Objectives To investigate the neointimal coverage and malapposition of sirolimus-eluting stent in treatment of CTOs and non-CTO lesions (including lipid-rich plaque and non-lipid-rich plaque) by optical coherence tomography.

Methods We enrolled 64 patients (CTO: n=29 stents/21 patients, lipid-rich plaque: n=33 stents/26 patients, and non-lipid-rich plaque: n=21 stents/17 patients) with 68 target vessels and examined lesion characteristics by using OCT at pre- and post-SES implantation and 6 months follow-up. Lipid rich plaque was defined as the plaque with lipid content in ≥2 quadrants. Non-lipid-rich plaque consists of fibrous, fibrocalcific plaque, and lipid plaque with less than two quadrants lipid content.

Results The incidence of incomplete stent apposition was higher in CTO and lesion with lipid rich plaque compared with those with non-lipid rich plaque (3.03%, 2.58% vs 0.64%, p=0.0219).

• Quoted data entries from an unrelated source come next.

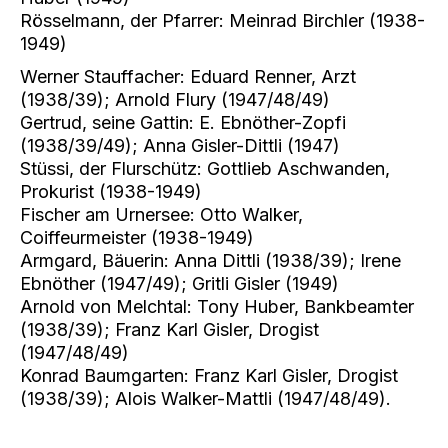
Rösselmann, der Pfarrer: Meinrad Birchler (1938-
1949)
Werner Stauffacher: Eduard Renner, Arzt
(1938/39); Arnold Flury (1947/48/49)
Gertrud, seine Gattin: E. Ebnöther-Zopfi
(1938/39/49); Anna Gisler-Dittli (1947)
Stüssi, der Flurschütz: Gottlieb Aschwanden,
Prokurist (1938-1949)
Fischer am Urnersee: Otto Walker,
Coiffeurmeister (1938-1949)
Armgard, Bäuerin: Anna Dittli (1938/39); Irene
Ebnöther (1947/49); Gritli Gisler (1949)
Arnold von Melchtal: Tony Huber, Bankbeamter
(1938/39); Franz Karl Gisler, Drogist
(1947/48/49)
Konrad Baumgarten: Franz Karl Gisler, Drogist
(1938/39); Alois Walker-Mattli (1947/48/49).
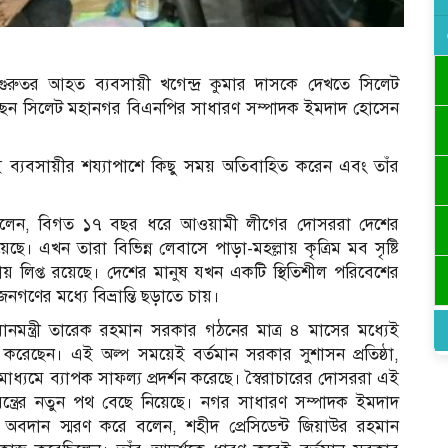
য় গুরুতর আহত ব্যবসায়ী খগেন্দ্র কুমার দাসকে দেখতে সিলেট
েন সিলেট মহানগর বিএনপির সাধারণ সম্পাদক ইমদাদ হোসেন
 ব্যবসায়ীর শয্যাপাশে কিছু সময় অতিবাহিত করেন এবং তাঁর
 বলেন, বিগত ১৭ বছর ধরে আওয়ামী লীগের দোসররা দেশের
ছে। এখন তারা বিভিন্ন লেবাসে পাড়া-মহল্লায় কৃত্রিম মব সৃষ্টি
্টায় লিপ্ত রয়েছে। দেশের মানুষ যখন একটি স্থিতিশীল পরিবেশের
ণের মধ্যে বিভ্রান্তি ছড়াতে চায়।
ানমন্ত্রী তারেক রহমান সরকার গঠনের মাত্র ৪ মাসের মধ্যেই
ু করেছেন। এই অল্প সময়েই বর্তমান সরকার সুশাসন প্রতিষ্ঠা,
র মাধ্যমে ব্যাপক সাফল্য প্রদর্শন করেছে। স্বৈরাচারের দোসররা এই
ন্ত্রের নতুন পথ বেছে নিয়েছে। নগর সাধারণ সম্পাদক ইমদাদ
 অবদান স্মরণ করে বলেন, শহীদ প্রেসিডেন্ট জিয়াউর রহমান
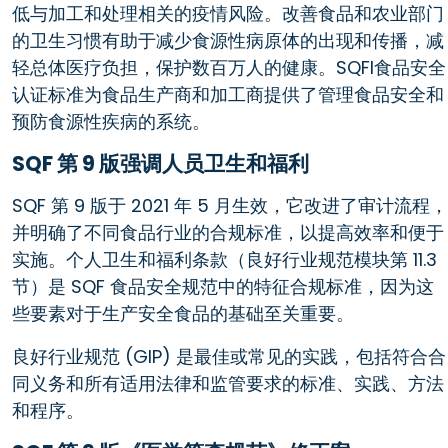
低与加工和处理相关的疫情风险。改善食品和农业部门
的卫生习惯有助于减少食源性病原体的出现和传播，减
轻总体医疗负担，保护数百万人的健康。SQFI食品安全
认证标准为食品生产商和加工商提供了管理食品安全和
预防食源性疾病的系统。
SQF 第 9 版强调人员卫生和福利
SQF 第 9 版于 2021 年 5 月生效，它改进了审计流程，
并明确了不同食品行业的合规标准，以提高效率和便于
实施。个人卫生和福利条款（良好行业规范模块第 11.3
节）是 SQF 食品安全规范中的特征合规标准，因为这
些要素对于生产安全食品的基础至关重要。
良好行业规范 (GIP) 是最佳或常见的实践，包括符合合
同义务和所有适用法律和监管要求的标准、实践、方法
和程序。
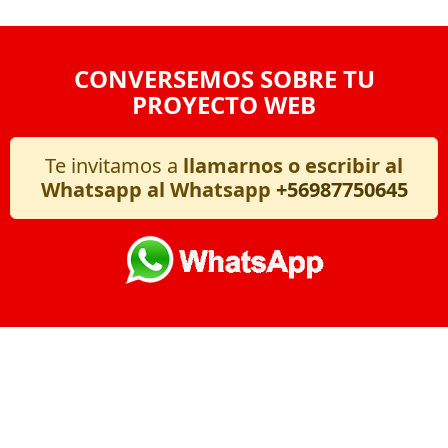
CONVERSEMOS SOBRE TU
PROYECTO WEB
Te invitamos a
llamarnos o escribir al
Whatsapp al Whatsapp
+56987750645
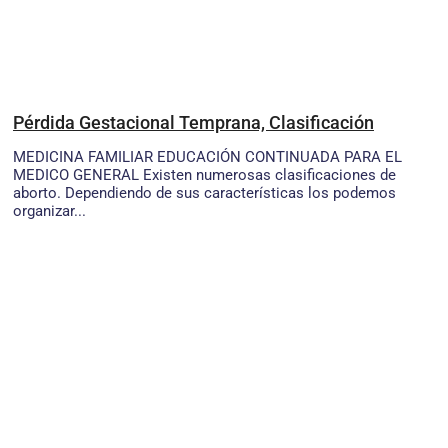
Pérdida Gestacional Temprana, Clasificación
MEDICINA FAMILIAR EDUCACIÓN CONTINUADA PARA EL
MEDICO GENERAL Existen numerosas clasificaciones de
aborto. Dependiendo de sus características los podemos
organizar...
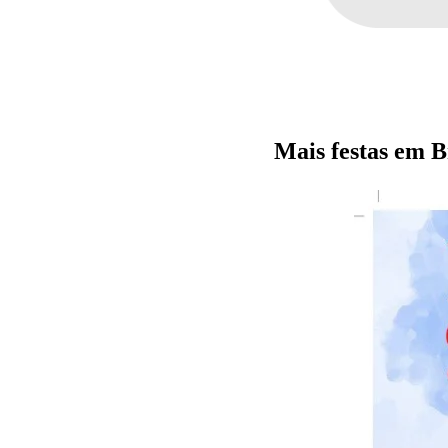
Mais festas em 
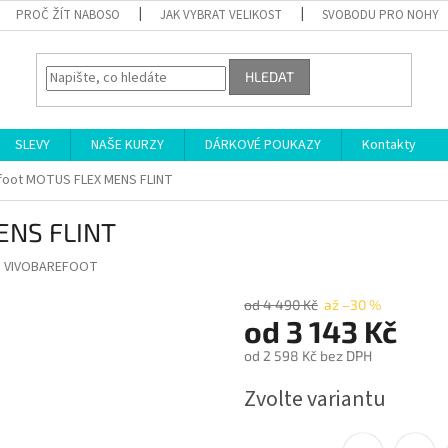
PROČ ŽÍT NABOSO
JAK VYBRAT VELIKOST
SVOBODU PRO NOHY
HLEDAT
SLEVY
NAŠE KURZY
DÁRKOVÉ POUKAZY
Kontakty
foot MOTUS FLEX MENS FLINT
ENS FLINT
:
VIVOBAREFOOT
od 4 490 Kč
až –30 %
od
3 143 Kč
od
2 598 Kč
bez DPH
Měrná
Zvolte variantu
cena:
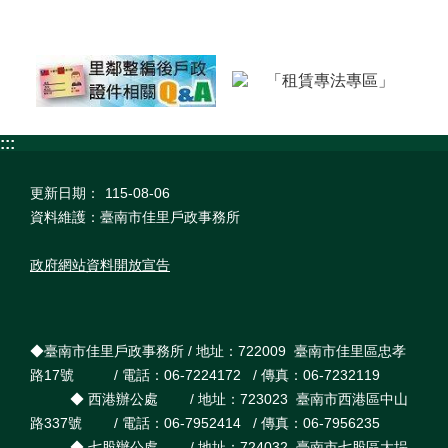
件
公
開
專
區
防
:::
詐
宣
更新日期：
115-08-06
導
資料維護：臺南市佳里戶政事務所
專
區
政府網站資料開放宣告
檔
案
應
用
◆臺南市佳里戶政事務所 / 地址：722009 臺南市佳里區忠孝
專
路17號 / 電話：06-7224172 / 傳真：06-7232119
區
◆ 西港辦公處 / 地址：723023 臺南市西港區中山
揭
路337號 / 電話：06-7952414 / 傳真：06-7956235
弊
◆ 七股辦公處 / 地址：724032 臺南市七股區大埕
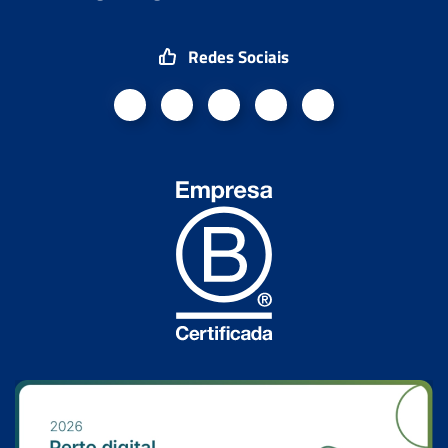
Redes Sociais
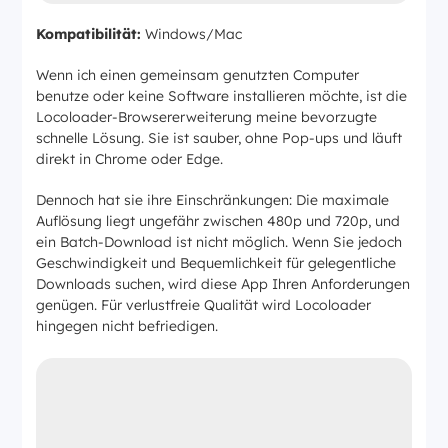
Kompatibilität:
Windows/Mac
Wenn ich einen gemeinsam genutzten Computer
benutze oder keine Software installieren möchte, ist die
Locoloader-Browsererweiterung meine bevorzugte
schnelle Lösung. Sie ist sauber, ohne Pop-ups und läuft
direkt in Chrome oder Edge.
Dennoch hat sie ihre Einschränkungen: Die maximale
Auflösung liegt ungefähr zwischen 480p und 720p, und
ein Batch-Download ist nicht möglich. Wenn Sie jedoch
Geschwindigkeit und Bequemlichkeit für gelegentliche
Downloads suchen, wird diese App Ihren Anforderungen
genügen. Für verlustfreie Qualität wird Locoloader
hingegen nicht befriedigen.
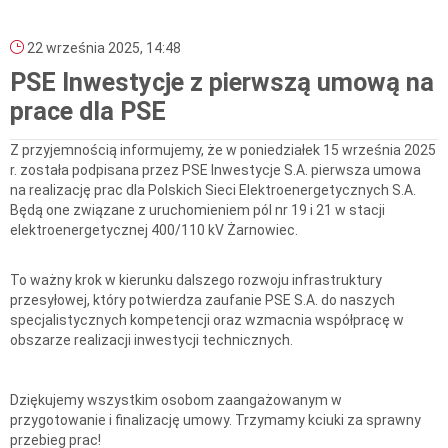
22 września 2025, 14:48
PSE Inwestycje z pierwszą umową na
prace dla PSE
Z przyjemnością informujemy, że w poniedziałek 15 września 2025
r. została podpisana przez PSE Inwestycje S.A. pierwsza umowa
na realizację prac dla Polskich Sieci Elektroenergetycznych S.A.
Będą one związane z uruchomieniem pól nr 19 i 21 w stacji
elektroenergetycznej 400/110 kV Żarnowiec.
To ważny krok w kierunku dalszego rozwoju infrastruktury
przesyłowej, który potwierdza zaufanie PSE S.A. do naszych
specjalistycznych kompetencji oraz wzmacnia współpracę w
obszarze realizacji inwestycji technicznych.
Dziękujemy wszystkim osobom zaangażowanym w
przygotowanie i finalizację umowy. Trzymamy kciuki za sprawny
przebieg prac!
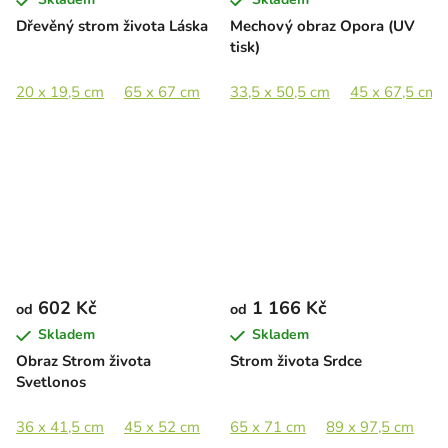
Dřevěný strom života Láska
Mechový obraz Opora (UV
tisk)
20 x 19,5 cm
65 x 67 cm
89 x 91,5 cm
33,5 x 50,5 cm
45 x 67,5 cm
602 Kč
1 166 Kč
od
od
Skladem
Skladem
Obraz Strom života
Strom života Srdce
Svetlonos
36 x 41,5 cm
45 x 52 cm
65 x 75 cm
65 x 71 cm
80 x 92 cm
89 x 97,5 cm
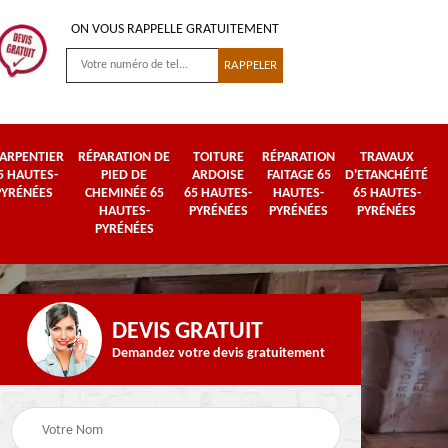
ON VOUS RAPPELLE GRATUITEMENT
ARPENTIER
RÉPARATION DE
TOITURE
RÉPARATION
TRAVAUX
5 HAUTES-
PIED DE
ARDOISE
FAITAGE 65
D'ETANCHÉITÉ
PYRÉNÉES
CHEMINÉE 65
65 HAUTES-
HAUTES-
65 HAUTES-
HAUTES-
PYRÉNÉES
PYRÉNÉES
PYRÉNÉES
PYRÉNÉES
DEVIS GRATUIT
Demandez votre devis gratuitement
Urgence fuite de
es-
Travaux de zinguerie
toiture 65 Hautes-
65 Hautes-Pyrénées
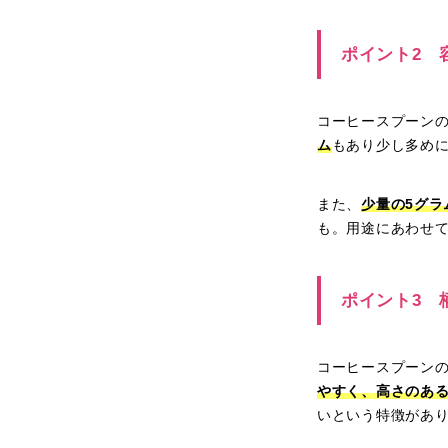
ポイント2 
コーヒースプーン
ム
もあり少し多め
また、
少量の5グラ
も。用途にあわせ
ポイント3 
コーヒースプーン
やすく、高さのあ
いという特徴があ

The tissue protrusion (14.99 % vs 11.00% vs 6.41%, p<0.001) and intra-stent thrombus (3.81% vs 2.39% vs 1.07%, p=0.0119) after percutaneous coronary intervention were observed most frequently in lipid-rich plaque group then followed by those in CTO group and non-lipid rich plaque group. At 6 months follow-up, the incidence of malapposition (5.0% vs 1.04% and 0.4%, p=0.002), the cross section with uncovered struts (23.4% vs 8.2% and 6.6%, p<0.001), and protrusion (30.8% vs 9.6% and 9.6%, p<0.001) was significantly greater in patients with CTO than those with lipid rich plaque and non-lipid rich plaque. Although the incidence of in-stent thrombus was non-significantly higher in CTO than LRP and non-LRP (9.4% vs 3.1% vs 0%, p=0.26), there was no adverse event in these patients with CTO.

Conclusions Initial lesion morphology is contributable to coronary artery response to DES after stent implantation. CTOs and lipid rich plaque is associated with higher incidence of malapposition, tissue protrusion, and mural thrombus after stenting. At 6 months follow-up, the vessels with CTO lesions were characterised by delayed healing and higher incidence of malapposition.